In an unusual set of oral arguments by conference call late Tuesday, a three-judge panel of the Ninth Circuit Court of Appeals heard and questioned attorneys for the federal government and for the states of Washington and Minnesota over the government’s plea to set aside a district judge’s temporary restraining order against the Trump administration’s travel ban.

The government had the burden of convincing the judges that letting the TRO remain in place while the district court heard the case would represent “irreparable harm” to the national interest and would also interfere with the president’s exercise of congressionally delegated authority over immigration law. The Justice Department’s August Fientje heavily emphasized that authority in his argument, and the more specific congressional warrant for looking closely at the seven countries of origin that are the focus of the travel ban.

Fientje’s argument that the states involved did not have proper standing to bring the suit — particularly with respect to refugees and visa applicants who had never been in the U.S. (the major groups affected by the ban after it was relaxed to not include those with permanent residence status) — drew much skeptical questioning from the judges, to the exclusion of the merits of the case. Washington State Solicitor General Noah Purcell ran into trouble with at least one of the judges — Richard Clifton, a George W. Bush appointee to the Ninth Circuit — for assertions that a ban affecting a relatively small percentage of Muslims overseas was necessarily religiously motivated.

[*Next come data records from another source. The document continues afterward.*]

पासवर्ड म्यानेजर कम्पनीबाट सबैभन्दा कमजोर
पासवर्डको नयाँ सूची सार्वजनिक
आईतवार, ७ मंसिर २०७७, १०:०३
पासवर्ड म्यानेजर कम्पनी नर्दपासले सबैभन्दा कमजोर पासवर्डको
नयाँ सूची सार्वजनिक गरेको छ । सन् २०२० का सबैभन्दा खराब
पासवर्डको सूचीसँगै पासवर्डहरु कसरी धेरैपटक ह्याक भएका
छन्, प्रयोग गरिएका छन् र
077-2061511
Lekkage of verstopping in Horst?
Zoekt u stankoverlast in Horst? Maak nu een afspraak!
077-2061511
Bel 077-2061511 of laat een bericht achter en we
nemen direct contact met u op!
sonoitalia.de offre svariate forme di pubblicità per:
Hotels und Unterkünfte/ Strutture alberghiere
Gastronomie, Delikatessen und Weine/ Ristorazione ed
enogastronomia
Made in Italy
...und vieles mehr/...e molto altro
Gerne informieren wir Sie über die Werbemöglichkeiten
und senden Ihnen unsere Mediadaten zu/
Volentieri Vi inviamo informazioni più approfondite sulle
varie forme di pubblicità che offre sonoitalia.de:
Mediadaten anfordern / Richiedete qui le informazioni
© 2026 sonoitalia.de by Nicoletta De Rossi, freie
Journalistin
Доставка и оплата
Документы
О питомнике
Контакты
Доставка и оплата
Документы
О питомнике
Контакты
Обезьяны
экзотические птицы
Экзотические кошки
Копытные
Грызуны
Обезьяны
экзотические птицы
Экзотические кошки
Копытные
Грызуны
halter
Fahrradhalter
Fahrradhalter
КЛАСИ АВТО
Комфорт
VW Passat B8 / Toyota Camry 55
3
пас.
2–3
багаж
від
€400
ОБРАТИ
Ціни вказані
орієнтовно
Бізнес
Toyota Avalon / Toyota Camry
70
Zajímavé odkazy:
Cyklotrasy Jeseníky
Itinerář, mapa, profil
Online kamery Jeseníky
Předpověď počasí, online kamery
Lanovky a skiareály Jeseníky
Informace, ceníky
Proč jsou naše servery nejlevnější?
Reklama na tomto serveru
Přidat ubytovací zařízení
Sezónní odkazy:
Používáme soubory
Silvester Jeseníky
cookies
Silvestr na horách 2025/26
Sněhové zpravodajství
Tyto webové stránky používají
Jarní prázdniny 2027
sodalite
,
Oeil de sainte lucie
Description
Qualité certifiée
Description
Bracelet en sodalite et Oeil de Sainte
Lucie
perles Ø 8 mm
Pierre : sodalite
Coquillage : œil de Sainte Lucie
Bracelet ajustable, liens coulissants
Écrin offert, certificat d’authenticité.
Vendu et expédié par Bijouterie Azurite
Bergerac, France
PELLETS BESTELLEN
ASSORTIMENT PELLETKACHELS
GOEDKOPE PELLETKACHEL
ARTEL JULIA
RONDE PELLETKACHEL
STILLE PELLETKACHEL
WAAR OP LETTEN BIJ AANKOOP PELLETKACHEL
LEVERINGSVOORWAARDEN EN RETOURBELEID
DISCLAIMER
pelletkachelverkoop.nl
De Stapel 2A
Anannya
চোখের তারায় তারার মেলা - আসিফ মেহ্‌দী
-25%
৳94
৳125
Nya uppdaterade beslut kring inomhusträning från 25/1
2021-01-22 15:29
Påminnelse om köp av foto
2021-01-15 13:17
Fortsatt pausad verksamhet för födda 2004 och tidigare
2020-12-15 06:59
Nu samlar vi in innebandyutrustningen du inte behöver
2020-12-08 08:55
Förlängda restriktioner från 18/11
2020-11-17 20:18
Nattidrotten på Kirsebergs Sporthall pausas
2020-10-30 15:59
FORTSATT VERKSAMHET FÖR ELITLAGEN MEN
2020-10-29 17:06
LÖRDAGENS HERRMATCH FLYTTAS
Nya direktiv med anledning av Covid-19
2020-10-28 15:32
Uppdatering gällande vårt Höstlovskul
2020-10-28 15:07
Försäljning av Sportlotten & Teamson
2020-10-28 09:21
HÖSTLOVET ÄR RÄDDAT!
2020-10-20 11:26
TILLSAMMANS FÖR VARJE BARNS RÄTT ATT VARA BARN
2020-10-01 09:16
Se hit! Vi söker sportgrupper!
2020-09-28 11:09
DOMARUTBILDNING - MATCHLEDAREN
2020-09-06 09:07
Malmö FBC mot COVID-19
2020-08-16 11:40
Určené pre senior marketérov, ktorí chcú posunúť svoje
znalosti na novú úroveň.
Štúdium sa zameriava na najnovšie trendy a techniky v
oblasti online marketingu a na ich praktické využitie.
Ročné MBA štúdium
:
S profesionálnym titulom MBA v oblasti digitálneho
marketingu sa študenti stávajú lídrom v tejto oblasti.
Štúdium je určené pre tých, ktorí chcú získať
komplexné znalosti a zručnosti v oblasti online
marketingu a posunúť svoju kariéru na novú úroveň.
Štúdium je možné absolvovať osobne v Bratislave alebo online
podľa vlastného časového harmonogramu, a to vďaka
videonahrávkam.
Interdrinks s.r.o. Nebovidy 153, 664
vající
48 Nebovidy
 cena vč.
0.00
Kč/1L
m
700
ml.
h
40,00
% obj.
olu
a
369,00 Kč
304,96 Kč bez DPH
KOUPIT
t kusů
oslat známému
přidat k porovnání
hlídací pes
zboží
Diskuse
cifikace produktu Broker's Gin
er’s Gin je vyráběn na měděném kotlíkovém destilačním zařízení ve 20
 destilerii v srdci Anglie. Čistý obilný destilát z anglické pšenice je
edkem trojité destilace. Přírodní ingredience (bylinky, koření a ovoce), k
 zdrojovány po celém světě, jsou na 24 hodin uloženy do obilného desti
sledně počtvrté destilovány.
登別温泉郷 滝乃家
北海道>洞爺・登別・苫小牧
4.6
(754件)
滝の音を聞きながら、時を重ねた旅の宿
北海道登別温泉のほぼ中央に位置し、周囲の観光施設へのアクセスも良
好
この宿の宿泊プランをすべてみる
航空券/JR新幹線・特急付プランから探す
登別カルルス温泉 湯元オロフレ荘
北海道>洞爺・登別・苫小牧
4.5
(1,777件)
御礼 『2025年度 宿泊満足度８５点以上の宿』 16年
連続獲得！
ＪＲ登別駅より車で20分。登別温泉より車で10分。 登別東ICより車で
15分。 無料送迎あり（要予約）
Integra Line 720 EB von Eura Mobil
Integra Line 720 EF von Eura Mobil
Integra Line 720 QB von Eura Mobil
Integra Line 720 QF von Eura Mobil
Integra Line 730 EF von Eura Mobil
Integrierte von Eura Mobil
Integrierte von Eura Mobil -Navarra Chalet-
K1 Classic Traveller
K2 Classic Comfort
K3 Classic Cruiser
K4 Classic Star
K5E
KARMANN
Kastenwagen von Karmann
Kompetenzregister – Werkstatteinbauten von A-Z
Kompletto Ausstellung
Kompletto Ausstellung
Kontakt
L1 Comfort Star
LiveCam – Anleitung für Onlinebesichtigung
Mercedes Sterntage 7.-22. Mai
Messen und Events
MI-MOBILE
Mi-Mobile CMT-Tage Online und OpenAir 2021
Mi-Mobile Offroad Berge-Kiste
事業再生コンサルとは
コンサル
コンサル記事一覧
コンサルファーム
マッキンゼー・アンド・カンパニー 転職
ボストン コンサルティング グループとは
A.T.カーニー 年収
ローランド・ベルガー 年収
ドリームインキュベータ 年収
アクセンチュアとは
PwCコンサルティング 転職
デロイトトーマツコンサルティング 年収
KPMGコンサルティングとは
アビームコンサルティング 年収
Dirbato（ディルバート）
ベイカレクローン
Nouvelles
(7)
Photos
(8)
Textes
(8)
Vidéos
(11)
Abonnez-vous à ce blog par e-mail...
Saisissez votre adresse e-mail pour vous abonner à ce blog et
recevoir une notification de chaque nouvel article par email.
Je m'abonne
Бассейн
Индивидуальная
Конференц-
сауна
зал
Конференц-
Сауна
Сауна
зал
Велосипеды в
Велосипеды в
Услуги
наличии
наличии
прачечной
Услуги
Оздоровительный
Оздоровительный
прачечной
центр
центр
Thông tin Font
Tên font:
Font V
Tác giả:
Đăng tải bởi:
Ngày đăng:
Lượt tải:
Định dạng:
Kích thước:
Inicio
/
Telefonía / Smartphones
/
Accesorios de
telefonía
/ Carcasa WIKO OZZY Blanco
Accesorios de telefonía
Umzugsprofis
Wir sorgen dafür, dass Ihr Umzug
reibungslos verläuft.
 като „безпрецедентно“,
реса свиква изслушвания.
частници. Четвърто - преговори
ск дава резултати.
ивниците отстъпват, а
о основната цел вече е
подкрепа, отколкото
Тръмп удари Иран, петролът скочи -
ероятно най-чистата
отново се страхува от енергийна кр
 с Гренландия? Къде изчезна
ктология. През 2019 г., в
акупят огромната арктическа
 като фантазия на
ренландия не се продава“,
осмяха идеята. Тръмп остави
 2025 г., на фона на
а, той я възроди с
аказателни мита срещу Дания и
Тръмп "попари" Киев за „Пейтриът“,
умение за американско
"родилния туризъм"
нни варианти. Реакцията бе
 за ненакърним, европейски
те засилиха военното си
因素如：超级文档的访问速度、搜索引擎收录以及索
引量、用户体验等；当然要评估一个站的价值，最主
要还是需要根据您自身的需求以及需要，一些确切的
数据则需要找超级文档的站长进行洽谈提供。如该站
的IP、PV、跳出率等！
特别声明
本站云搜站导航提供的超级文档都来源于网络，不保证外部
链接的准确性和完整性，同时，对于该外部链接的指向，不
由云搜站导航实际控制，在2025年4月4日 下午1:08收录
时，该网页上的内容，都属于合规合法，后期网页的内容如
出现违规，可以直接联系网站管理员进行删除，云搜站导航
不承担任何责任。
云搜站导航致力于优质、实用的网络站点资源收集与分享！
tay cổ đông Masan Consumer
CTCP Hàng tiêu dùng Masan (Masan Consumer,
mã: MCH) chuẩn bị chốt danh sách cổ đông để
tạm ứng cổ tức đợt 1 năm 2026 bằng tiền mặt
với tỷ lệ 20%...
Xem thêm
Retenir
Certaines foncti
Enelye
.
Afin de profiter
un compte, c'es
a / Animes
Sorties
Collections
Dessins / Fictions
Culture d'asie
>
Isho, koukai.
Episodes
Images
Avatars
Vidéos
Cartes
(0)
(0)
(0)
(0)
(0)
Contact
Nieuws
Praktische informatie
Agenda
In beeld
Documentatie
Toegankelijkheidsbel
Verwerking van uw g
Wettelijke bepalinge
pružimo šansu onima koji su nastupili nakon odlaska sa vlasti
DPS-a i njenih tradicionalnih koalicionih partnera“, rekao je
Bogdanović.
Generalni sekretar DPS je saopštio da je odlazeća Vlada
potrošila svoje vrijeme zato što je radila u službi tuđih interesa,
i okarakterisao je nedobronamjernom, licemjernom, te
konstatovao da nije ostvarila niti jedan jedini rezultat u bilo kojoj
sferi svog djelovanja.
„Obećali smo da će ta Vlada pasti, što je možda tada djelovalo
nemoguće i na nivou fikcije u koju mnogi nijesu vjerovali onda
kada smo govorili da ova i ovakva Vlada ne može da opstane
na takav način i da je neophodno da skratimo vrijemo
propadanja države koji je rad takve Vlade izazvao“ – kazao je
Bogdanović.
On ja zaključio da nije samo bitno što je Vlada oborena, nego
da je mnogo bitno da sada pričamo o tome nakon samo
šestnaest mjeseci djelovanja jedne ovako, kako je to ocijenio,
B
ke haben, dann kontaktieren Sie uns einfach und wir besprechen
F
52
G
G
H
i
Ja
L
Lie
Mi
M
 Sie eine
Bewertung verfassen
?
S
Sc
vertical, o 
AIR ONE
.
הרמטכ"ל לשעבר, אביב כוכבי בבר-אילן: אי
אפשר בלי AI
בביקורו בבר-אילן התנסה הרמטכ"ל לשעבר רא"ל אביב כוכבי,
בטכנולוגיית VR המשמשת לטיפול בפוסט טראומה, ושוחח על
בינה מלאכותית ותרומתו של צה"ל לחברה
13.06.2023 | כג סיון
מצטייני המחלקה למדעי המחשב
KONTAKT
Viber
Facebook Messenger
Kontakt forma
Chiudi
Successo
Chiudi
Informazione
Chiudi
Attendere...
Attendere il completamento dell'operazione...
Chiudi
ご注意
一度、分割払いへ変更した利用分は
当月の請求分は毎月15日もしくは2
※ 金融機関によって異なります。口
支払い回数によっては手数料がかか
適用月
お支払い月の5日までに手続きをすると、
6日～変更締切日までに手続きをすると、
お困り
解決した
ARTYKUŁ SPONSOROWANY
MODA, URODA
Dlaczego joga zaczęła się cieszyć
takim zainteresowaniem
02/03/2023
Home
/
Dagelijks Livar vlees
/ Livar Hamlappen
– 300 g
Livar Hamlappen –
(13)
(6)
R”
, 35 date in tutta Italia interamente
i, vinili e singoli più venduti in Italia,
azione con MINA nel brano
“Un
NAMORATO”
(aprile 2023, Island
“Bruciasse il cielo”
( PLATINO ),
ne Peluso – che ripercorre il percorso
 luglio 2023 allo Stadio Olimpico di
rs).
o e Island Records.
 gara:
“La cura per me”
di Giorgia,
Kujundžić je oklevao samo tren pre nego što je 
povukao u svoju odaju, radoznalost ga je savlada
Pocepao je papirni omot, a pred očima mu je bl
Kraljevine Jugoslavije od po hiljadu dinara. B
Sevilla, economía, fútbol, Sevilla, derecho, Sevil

But that same judge upbraided Fientje for suggesting that evidence of an intent to impose a travel ban on Muslims by the president and at least one adviser was just “newspaper articles.”

Both lawyers sought to encourage the judges on the Ninth Circuit panel — Michelle Friedland, an Obama appointee, William Canby, a Jimmy Carter appointee, and Clifton — to tailor a ruling in a way that gave its side the advantage in what happens next. Purcell sought a ruling that would let district court judge James Robart proceed with a hearing on the travel ban without the government interfering via an immediate appeal to the Supreme Court, which the government will most definitely try to pursue if the court of appeals denies its petition for a stay of the temporary restraining order, or TRO. Fientje repeatedly argued that, even if the judges thought the states had standing to bring suit on behalf of actual residents, they should knock out the TRO for people who had not been in the U.S.

The New York Times’ Charlie Savage probably spoke for most listeners in making a perilous tentative prediction based on the oral arguments:

[I]f someone put a gun to my head and forced me to predict, at this point I’d guess that this will be a 2-1 ruling rejecting the Trump administration’s request that the 9th Circuit lift the temporary restraining order.

But all that would mean is that the case would, for an instant at least, proceed at the district-court level, even as Trump’s lawyers sought to drag SCOTUS in to stop it and (at least temporarily) restore the travel ban.

It’s unclear when the Ninth Circuit panel will make its ruling — though some time this week is a good guess. It would be wise to take any cheers and jeers for whatever it does with a grain of salt. This case probably has a long way to go in the courts, and both sides will obviously keep trying to score points in the court of public opinion as well.